## WHAT YOU SHOULD DO
In the entries below, count the lines holding "utility". Reply with the number only.

(Records contained in a dataset)
################

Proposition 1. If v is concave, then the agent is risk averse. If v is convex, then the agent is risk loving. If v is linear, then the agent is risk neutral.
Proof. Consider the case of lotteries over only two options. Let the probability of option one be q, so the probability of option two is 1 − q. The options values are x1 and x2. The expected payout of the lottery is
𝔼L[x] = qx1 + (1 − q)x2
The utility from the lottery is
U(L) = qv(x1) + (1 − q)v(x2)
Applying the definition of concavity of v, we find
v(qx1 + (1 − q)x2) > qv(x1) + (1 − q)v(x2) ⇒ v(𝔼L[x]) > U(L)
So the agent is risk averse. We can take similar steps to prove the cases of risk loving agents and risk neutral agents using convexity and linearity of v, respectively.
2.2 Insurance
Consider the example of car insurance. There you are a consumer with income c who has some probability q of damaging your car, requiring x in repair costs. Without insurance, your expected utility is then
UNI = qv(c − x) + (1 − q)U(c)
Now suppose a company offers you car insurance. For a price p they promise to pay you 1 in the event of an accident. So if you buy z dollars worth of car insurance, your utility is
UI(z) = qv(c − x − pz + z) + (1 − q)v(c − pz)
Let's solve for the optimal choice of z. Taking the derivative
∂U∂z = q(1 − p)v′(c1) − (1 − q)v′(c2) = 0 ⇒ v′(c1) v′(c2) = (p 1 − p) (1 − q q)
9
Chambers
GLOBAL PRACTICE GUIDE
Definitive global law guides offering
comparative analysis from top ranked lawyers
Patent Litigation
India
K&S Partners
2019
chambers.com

################

## ANSWER SPACE
3